钟惜畔眼皮微抖,无力笑了几声,歪着头看向吴迪:“你什么时候蠢成了这个样子?我很意外,真的。”
她懂了之前吴迪的反常,或许是那时候她也昏了头,没有胆子深究……
说实话她也有一些想不通,居然蠢成这样……
认真去看那个她也以为很懂的人,那个人没有说话,只是静静坐着,像是没有生机的木偶。
“你其实不必替反七卖命,他们专门派人来把你的身份捅出去,为了转移注意力把你抛出来,一开始我们并不打算这么快动你。”林晨继续道。
钟惜畔沉默了,素白的脸在光下,每一个表情都在林晨眼里,哪怕钟惜畔有一瞬间的动摇,他绝对可以发现。
但林晨没有等到,那张脸太过素净,就连之前略显浓烈的讥诮都消散干净,她声音很轻,“不用费心思了。”
“什么?”
“不用费心思,加入反七是我自己愿意,他们放弃我也无所谓,我只是不喜欢第七军,而且我觉得反七的思想很对,灵力是天赋,可你们把它当枷锁,忍气吞声?我觉得没有道理。”

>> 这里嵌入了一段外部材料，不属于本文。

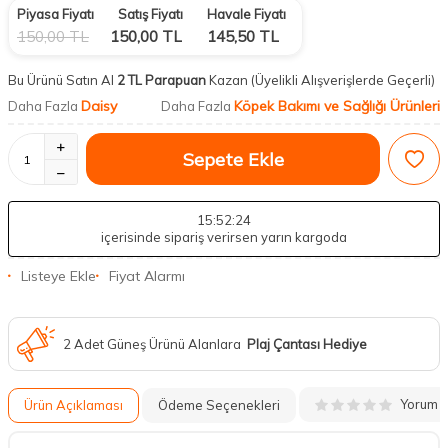
Piyasa Fiyatı
Satış Fiyatı
Havale Fiyatı
150,00
TL
150,00
TL
145,50
TL
Bu Ürünü Satın Al
2 TL Parapuan
Kazan
(Üyelikli Alışverişlerde Geçerli)
Daisy
Köpek Bakımı ve Sağlığı Ürünleri
Daha Fazla
Daha Fazla
Sepete Ekle
15
:52
:23
içerisinde sipariş verirsen yarın kargoda
Listeye Ekle
Fiyat Alarmı
2 Adet Güneş Ürünü Alanlara
Plaj Çantası Hediye
Yorum
Ürün Açıklaması
Ödeme Seçenekleri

钟惜畔撑着头,有些昏昏欲睡,调子也轻慢,“我没见过这样的军人,身份不能说出口,其他人还有个军属光荣的牌子,上学子女有加分,第七军有什么,人人都偷摸活着,战场上留了多少血,居然还活得像个贼,我就是不服气,多为自己一些有错吗?一个高尚名头而已,不划算。”
“反七的人用这种方式给你们洗脑?”
“不需要,我加入反七的时候就讨厌身上那层皮,很多人都跟我一样,你们第七军的自愿入伍和强迫没有区别。”钟惜畔缓缓道。
“好了,我问完了。”林晨打开审讯记录本。
钟惜畔微眯起眼,让她主动开口就是为了从蛛丝马迹中找到信息,之前她似乎暴露了不少,“你们在套我的话。”
“按你之前说的可以理解,你实质接触他们的时间并不长,培训不算完备,第七军里应该还有很多被策反的人,入伍前有抗拒,城市分区应该占了不少,和你一样,在那个时候接触到的反七。”
林晨一边写一边道:“读取记忆,你来还是我来?”
一边呆滞的木偶有了反应,嗓子半哑,眼底还算清明。
“我来。”
从宋铭办公室出来的沈毓发现了守在门口焦急等待的部下,还没问发生了什么,部下就一脸慌乱兼惶恐地道:“局长,林副局他……他把吴中校带进去了……”
“带去见钟惜畔了?”
部下苦着脸点头,压根不敢抬头看瞬间暴怒的沈毓。
沈毓压低声音怒斥:“行,你们长本事了,出息了,林晨当家作主,我死了是吧?”
“局长……我们……不是这个意思。”部下急得都快哭出来。